- Your objective
Whenever a line in the data holds the string "bụng", copy that line.

[Opening Extracted material section]

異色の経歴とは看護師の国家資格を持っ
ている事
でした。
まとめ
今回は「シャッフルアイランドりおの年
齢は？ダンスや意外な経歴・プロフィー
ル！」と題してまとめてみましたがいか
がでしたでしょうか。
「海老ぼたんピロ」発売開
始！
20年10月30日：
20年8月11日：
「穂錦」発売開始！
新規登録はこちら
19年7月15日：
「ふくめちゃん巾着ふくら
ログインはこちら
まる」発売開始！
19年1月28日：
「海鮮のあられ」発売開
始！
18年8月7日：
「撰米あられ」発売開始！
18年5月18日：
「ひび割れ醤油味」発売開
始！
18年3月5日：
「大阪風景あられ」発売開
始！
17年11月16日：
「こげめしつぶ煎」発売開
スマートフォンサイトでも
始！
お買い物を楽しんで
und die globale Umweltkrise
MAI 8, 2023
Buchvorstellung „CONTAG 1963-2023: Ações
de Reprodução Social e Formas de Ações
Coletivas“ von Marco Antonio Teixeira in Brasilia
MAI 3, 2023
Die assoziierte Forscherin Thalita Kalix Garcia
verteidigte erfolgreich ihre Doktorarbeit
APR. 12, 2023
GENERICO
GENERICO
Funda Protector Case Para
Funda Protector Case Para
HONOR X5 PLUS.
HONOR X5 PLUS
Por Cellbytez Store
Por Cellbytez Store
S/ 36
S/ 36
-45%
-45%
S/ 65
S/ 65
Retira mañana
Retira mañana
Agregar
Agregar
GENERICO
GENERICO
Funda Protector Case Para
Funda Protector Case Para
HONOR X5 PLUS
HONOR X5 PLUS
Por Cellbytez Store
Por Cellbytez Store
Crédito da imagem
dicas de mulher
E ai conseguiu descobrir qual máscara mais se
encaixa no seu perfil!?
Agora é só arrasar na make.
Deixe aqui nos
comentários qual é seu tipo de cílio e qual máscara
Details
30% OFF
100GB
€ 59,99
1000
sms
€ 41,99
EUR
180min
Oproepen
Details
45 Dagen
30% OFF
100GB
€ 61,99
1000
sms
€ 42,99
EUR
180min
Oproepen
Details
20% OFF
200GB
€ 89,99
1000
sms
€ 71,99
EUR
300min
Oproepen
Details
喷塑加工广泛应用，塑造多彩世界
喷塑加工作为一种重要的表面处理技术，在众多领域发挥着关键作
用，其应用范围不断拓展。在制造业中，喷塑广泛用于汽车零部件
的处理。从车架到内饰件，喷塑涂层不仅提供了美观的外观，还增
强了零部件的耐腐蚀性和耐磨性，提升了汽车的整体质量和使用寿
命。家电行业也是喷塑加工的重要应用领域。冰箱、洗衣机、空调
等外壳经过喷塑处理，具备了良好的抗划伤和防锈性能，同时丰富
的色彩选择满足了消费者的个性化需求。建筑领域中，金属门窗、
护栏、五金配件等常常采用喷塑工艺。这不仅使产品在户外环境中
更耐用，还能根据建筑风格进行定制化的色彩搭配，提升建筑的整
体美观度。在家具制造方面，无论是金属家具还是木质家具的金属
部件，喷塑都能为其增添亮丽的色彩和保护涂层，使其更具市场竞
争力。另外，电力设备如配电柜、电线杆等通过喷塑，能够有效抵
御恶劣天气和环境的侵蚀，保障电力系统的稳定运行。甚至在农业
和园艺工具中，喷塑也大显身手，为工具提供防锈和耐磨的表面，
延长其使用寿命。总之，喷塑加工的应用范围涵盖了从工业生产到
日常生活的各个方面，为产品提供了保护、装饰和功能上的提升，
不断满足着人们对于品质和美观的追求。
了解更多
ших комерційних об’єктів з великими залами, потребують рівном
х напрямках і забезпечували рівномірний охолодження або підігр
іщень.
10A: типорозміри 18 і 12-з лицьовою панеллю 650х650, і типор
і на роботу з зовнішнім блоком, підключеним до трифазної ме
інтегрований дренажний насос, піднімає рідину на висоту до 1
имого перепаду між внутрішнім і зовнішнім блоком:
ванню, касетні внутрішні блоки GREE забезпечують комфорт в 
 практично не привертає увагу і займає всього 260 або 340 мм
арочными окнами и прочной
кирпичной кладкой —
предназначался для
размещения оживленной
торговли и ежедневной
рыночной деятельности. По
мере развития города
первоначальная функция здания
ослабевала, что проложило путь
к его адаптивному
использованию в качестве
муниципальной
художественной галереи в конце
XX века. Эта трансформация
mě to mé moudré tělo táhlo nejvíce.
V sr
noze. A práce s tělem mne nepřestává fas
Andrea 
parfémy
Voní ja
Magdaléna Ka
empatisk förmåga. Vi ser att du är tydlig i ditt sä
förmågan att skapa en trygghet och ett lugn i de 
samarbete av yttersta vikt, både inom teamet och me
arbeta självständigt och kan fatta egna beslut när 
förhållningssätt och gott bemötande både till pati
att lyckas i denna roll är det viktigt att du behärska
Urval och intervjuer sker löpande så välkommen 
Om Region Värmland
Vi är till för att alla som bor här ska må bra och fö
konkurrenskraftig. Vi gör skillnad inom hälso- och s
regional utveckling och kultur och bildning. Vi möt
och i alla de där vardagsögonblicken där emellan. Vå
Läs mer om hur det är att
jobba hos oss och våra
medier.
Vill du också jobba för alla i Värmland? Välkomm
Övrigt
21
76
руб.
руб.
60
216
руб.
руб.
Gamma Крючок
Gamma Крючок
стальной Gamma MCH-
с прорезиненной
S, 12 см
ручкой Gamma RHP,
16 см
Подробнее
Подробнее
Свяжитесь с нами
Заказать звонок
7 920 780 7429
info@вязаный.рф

[Closing Extracted material section]
[Opening Extracted material section]

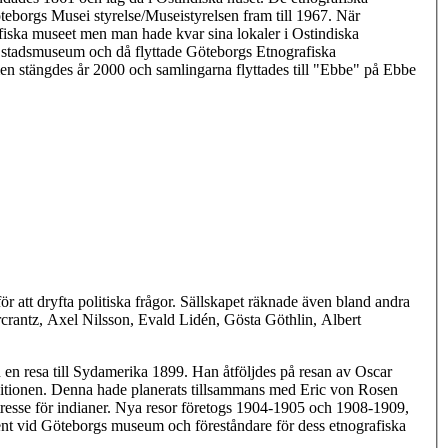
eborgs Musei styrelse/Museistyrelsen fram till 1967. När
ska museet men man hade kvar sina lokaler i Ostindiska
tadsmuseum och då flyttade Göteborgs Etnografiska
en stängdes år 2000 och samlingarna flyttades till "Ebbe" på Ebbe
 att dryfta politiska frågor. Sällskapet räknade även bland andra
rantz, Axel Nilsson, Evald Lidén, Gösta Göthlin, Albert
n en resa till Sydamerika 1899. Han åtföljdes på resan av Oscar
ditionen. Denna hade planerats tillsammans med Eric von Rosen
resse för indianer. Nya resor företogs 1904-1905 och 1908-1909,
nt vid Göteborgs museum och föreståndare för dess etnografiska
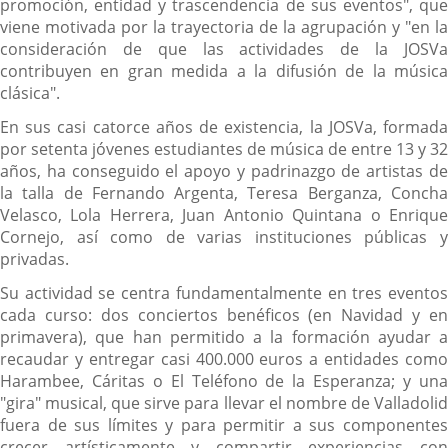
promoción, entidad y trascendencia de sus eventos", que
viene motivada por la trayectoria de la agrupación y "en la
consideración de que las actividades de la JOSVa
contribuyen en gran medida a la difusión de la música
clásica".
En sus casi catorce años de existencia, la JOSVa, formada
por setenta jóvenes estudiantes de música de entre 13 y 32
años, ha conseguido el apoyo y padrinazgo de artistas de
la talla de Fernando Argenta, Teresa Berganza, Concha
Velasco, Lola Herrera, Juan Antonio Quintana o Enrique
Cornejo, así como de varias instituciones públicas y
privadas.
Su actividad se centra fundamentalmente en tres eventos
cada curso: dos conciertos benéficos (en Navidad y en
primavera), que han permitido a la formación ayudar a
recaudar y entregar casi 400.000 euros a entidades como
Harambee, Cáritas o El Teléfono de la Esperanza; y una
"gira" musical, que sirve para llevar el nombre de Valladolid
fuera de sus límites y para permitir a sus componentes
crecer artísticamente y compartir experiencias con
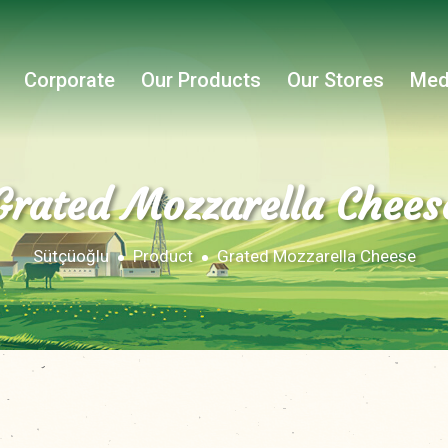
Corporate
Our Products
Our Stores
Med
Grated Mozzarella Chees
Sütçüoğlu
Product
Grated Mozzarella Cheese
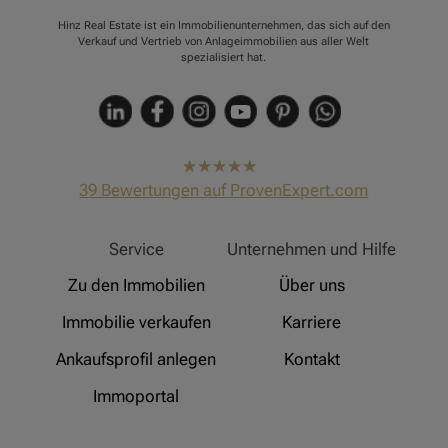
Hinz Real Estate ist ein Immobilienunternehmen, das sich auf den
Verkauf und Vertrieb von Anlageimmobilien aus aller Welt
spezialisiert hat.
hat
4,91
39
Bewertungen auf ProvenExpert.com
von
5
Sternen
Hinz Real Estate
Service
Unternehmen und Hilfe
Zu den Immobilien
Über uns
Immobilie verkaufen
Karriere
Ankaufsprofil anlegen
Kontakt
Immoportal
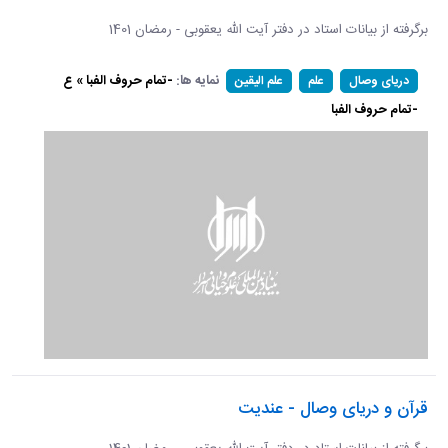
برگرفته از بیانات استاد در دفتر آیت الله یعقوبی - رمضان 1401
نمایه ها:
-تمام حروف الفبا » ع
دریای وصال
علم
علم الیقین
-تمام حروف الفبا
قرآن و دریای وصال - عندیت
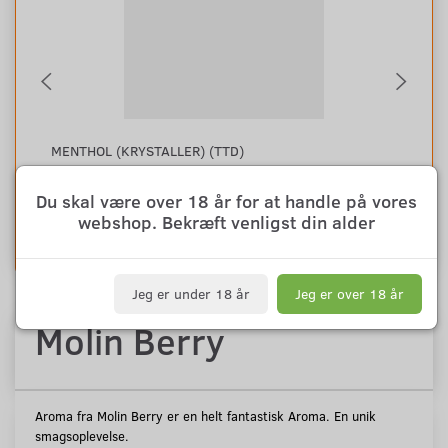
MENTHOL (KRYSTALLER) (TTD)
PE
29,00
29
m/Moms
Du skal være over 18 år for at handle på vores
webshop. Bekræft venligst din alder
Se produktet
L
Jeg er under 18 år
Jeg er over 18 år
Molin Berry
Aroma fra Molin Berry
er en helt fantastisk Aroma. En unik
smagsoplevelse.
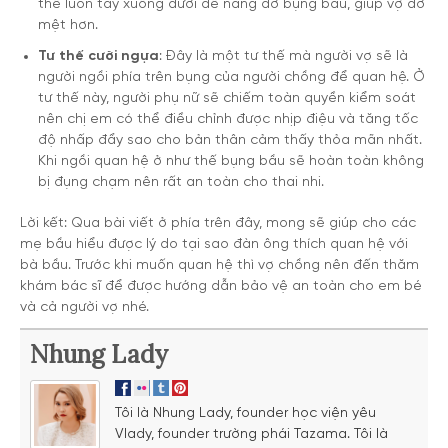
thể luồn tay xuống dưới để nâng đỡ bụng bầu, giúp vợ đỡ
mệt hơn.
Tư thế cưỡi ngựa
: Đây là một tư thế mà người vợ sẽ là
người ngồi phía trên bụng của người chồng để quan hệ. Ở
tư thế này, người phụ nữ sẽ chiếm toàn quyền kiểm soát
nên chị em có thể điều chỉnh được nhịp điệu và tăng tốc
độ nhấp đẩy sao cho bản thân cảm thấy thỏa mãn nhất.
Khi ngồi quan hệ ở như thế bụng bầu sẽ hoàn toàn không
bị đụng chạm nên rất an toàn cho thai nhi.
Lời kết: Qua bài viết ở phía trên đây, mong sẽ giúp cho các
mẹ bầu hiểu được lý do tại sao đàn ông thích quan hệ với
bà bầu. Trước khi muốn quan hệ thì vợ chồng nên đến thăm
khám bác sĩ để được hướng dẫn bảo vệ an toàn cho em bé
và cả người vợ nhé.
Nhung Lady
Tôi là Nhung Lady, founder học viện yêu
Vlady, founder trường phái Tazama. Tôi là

[Closing Extracted material section]

- Response to the exercise
thể luồn tay xuống dưới để nâng đỡ bụng bầu, giúp vợ đỡ
người ngồi phía trên bụng của người chồng để quan hệ. Ở
Khi ngồi quan hệ ở như thế bụng bầu sẽ hoàn toàn không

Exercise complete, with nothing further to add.